Library Delivers Annual Report
(Le Mars) -- Last week, Shirley Taylor, the librarian for the Le Mars Public Library delivered the library's annual report to the city council. Taylor says the local library is being utilized by a lot of people.
Taylor reports there were more than 60,000 visits from June of 2013 to July of 2014. This past year, the library initiated a two-tier system having to ask $40 from county residents living outside Le Mars. She says the system has been working, but she admits there has been some confusion.
The Le Mars Librarian says the majority of funding is still used for printed material.
Legislators Approve 10 Cent Per Gallon Fuel Tax
DES MOINES, Iowa (AP) - The Iowa Legislature has approved a 10-cent increase to the fuel tax to help pay for road improvements.
Both chambers gave bipartisan support to the bill Tuesday, with the Senate voting 28-21 and the House 53-46. The plan would provide over $200 million annually for Iowa's network of bridges and roads, many of which are in disrepair.
For years, the Legislature has considered raising the tax, which hasn't been changed since 1989. But until this year, lawmakers never took action, despite heavy lobbying by groups representing farmers and trucking companies.
This session, Republican Governor Terry Branstad voiced his backing for increased infrastructure funding, sparking a more serious conversation.
Branstad told the Associated Press he wants to review the bill, but indicated he was "very likely" to sign it into law. Republican State Senator Bill Anderson says he voted in favor of the bill and he explains the added money will help finish Highway 20.
Senate Approves Minimum Wage Bill
DES MOINES, Iowa (AP) - The Iowa Senate has approved bills that would raise Iowa's minimum wage and try to curtail cases of wage theft.
The Democratic-majority Senate voted 27 to 22 Tuesday to increase the state's minimum wage level to $8.75. The Senate also voted 26-23 to establish more rules to curtail alleged wage theft by employers in Iowa.
The bills now head to the Republican-led House for consideration, but it's unlikely there's enough support there to get them to Governor Terry Branstad's desk.
Lawmakers in the House have said they would rather focus on skilled worker training opportunities instead of a minimum wage bill that raises it above its current level of $7.25. Lawmakers have also said there are other ways to prevent wage theft.
School Funding Still Unresolved
DES MOINES, Iowa (AP) - Lawmakers in the Democratic-majority Senate and the Republican-controlled House have not yet found consensus on a school funding level for the coming academic year.
Both sides stuck firm to their original funding proposals Tuesday. Senate Democrats are standing by a plan that would provide more than $200 million in new funding for K-12 education, which is more than double the increase sought by House Republicans. The House and Senate proposals both include funding specifically dedicated to teacher leadership training.

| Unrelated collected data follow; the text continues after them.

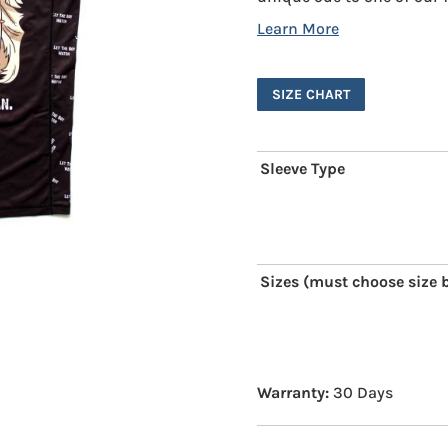
SIZE CHART
Sleeve Type
Sizes (must choose size b
Warranty:
30 Days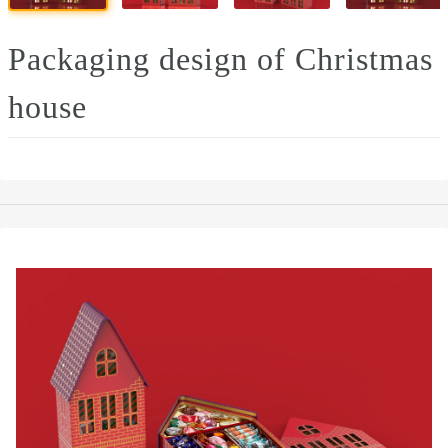
Packaging design of Christmas
house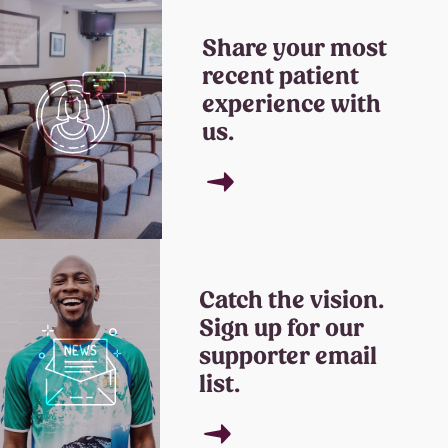
Share your most
recent patient
experience with
us.
→
Catch the vision.
Sign up for our
supporter email
list.
→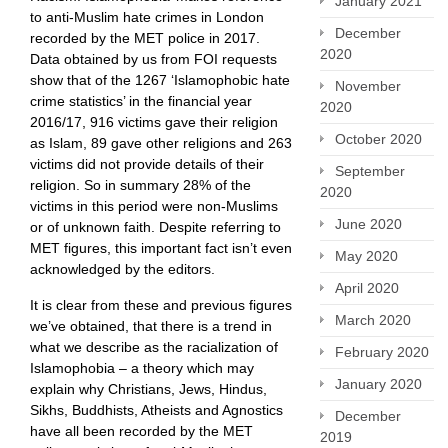
January 2021
to anti-Muslim hate crimes in London
December
recorded by the MET police in 2017.
2020
Data obtained by us from FOI requests
show that of the 1267 ‘Islamophobic hate
November
crime statistics’ in the financial year
2020
2016/17, 916 victims gave their religion
October 2020
as Islam, 89 gave other religions and 263
victims did not provide details of their
September
religion. So in summary 28% of the
2020
victims in this period were non-Muslims
June 2020
or of unknown faith. Despite referring to
MET figures, this important fact isn’t even
May 2020
acknowledged by the editors.
April 2020
It is clear from these and previous figures
March 2020
we’ve obtained, that there is a trend in
what we describe as the racialization of
February 2020
Islamophobia – a theory which may
January 2020
explain why Christians, Jews, Hindus,
Sikhs, Buddhists, Atheists and Agnostics
December
have all been recorded by the MET
2019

Senator Herman Quirmbach, a Democrat from Ames who chairs the Senate education committee, said he expected the issue to move to a negotiating committee to try and find a compromise solution.
Senate Sub-committee Passes Anti-bullying Bill
DES MOINES, Iowa (AP) - A Senate panel has approved a bill aimed at reducing school bullying in Iowa, a key legislative issue for Governor Terry Branstad this session.

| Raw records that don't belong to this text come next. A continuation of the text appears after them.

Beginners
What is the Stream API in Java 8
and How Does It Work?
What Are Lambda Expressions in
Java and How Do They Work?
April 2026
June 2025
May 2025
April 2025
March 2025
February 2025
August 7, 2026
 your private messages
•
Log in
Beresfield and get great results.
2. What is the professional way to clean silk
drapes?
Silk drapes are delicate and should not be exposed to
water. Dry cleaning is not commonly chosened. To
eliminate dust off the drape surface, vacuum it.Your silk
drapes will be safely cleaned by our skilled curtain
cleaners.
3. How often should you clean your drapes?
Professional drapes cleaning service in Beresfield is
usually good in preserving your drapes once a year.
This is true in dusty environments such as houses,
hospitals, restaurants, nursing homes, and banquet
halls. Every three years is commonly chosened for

Members of an education subcommittee approved the bill Tuesday. It now heads to a full committee for consideration.
The bill would expand guidelines for Iowa school districts responding to cases of bullying. It would allow school officials to address bullying outside of school grounds and expand the definition of cyberbullying.
The American Civil Liberties Union of Iowa is opposing the bill, saying the legislation has overly broad language about parental notification and how much teachers should be monitoring for bullying off school grounds.
Other groups have expressed support for the bill. Similar legislation failed to garner enough support last session.